Dave saw us after we entered and approached. He looked pretty good, considering his mom died five days before Thanksgiving. He shook John’s hand, and then offered his hand to me. I hugged him instead.

“How are you doing, Dave?” I asked.

“If I can get through the next two hours, I’ll be OK.”

I pulled the card out of my purse and gave it to him for later. His dad came over and Dave introduced us. I commented on the loveliness of the windows, and asked “is this where your family worships?”

“No, uh, we never got into the church thing.”

“Oh.”

“I really like Rev. Maggie. She’s great.” Dave piped up.

“That’s wonderful,” I assured him.

Dave’s dad said that the Reverend needed to talk with them, so Dave walked away and John and I signed the guest book. It had a three column page and our signatures are square in the middle of the first page. We stood around in the vestibule for a while, until I got a little concerned that one of Dave’s creepy friends who had an unrequited crush on me the entire time we were in the photojournalism program might show up, so we entered the sanctuary. Flags hung lengthwise across the cruciform worship house. The organ and choir loft were actually on a loft in the back of the room. The pews were dark and uncomfortable-looking, but we were spared from them because someone had arranged padded chairs in an alcove to the left of the altar.

I was about to comment that we wouldn’t have to kneel when I looked down and saw the kneelers hinged to each chair. A grand piano stood behind us, and a pianist played songs that ran the gamut from “Mona Lisa” to “Try to Remember” to “Annie’s Song”.

At 7:05 the family filed in. Then Reverend Maggie led us in an opening prayer and addressed us. She hadn’t known Dave’s mom, but the family had spent a lot of time talking with her. The audience members who had known Dave’s mom smiled at Rev. Maggie’s comments. We read Psalm 25. Dave read us a poem he wrote that was really lovely. We prayed again. Dave talked about his mom, and what she had meant to the children she taught and the neighbors she cared for.

A neighbor who had been her neighbor for more than 26 years described the collecting and genealogy projects the two women had undertaken. Dave’s mom entered more than 1,800 names of relatives into her PC before she died.

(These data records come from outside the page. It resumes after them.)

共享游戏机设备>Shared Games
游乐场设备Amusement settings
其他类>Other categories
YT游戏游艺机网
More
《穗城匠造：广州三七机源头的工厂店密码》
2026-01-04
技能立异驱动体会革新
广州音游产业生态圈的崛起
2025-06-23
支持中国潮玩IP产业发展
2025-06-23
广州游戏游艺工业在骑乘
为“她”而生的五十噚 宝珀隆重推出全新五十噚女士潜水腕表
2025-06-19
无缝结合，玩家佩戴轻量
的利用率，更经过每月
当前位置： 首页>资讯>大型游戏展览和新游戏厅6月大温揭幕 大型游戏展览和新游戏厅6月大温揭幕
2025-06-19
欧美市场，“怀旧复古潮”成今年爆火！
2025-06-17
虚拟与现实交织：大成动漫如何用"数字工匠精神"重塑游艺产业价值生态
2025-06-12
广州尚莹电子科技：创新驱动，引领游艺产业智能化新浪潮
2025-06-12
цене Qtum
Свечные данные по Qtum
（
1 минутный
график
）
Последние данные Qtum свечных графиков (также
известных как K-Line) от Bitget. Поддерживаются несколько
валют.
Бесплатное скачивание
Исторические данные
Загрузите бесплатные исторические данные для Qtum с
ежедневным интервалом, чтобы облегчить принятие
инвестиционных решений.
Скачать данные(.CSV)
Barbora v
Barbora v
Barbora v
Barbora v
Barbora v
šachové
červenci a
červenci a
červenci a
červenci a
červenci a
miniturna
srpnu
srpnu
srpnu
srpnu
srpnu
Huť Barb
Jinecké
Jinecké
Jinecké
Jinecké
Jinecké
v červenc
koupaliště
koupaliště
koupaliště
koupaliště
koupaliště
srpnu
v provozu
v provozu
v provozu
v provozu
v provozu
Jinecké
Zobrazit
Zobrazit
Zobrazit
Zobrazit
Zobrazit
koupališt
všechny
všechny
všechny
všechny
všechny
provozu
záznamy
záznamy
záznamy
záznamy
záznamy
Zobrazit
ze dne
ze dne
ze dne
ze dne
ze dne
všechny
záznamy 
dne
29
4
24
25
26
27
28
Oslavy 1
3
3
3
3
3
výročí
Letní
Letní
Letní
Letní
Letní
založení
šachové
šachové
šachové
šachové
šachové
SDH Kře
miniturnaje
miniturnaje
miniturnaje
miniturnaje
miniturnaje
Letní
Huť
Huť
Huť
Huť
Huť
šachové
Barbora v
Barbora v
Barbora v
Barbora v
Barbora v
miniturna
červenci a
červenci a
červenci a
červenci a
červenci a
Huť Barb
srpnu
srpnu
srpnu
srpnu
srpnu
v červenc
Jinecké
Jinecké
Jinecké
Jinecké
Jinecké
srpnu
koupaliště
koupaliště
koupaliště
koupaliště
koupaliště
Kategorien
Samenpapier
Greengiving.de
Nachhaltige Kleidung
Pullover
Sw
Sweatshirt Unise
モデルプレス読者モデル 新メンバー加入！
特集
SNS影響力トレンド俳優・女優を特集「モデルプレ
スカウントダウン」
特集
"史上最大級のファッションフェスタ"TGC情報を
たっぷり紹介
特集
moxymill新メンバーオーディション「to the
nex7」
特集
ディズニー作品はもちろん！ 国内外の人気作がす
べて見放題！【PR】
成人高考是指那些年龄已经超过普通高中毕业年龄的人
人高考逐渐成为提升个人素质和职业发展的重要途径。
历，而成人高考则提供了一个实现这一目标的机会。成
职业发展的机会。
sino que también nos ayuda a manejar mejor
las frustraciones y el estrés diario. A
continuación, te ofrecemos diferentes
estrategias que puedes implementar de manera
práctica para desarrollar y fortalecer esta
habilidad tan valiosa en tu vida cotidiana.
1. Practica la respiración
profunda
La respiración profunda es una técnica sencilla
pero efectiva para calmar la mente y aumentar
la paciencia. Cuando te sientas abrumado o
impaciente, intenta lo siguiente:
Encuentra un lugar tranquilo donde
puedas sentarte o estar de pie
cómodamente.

“When Nadine and I started going to the genealogy library twice a week, she wouldn’t go near the computer. Not at all. But a lot of data is on the computer, so she finally took some tentative steps and began to use it. After a while, she learned that the same genealogy software is available for home PCs, but her family only had Macs in the house. So she said, ‘I want my own PC.’ And the family laughed, but soon Nadine had her computer. She learned Microsoft Office and went to town with the genealogy software.”

I thought that was really neat. What a lovely way to be remembered. I never knew Dave’s mom, but by the time the neighbor was done with her remarks I felt pleased to be among the crowd honoring her ascent into afterlife.

Rev. Maggie led us in another prayer, and then the Lord’s Prayer. I hesitated when we reached the “forgive us our…” part, not knowing whether Episcopalians seek forgiveness for debts or trespasses. They say trespasses. Are Presbyterians the only ones who say “forgive us our debts” and don’t kneel?

Her benediction addressed Nadine’s entry into the Kingdom of God, and although we are sad for the loss we should celebrate that she is back with her Creator.

AMEN! Imagine a life of pure bliss. And no rent payments. And no creepy people to watch out for. And no ascribed kneeling. That’s Heaven.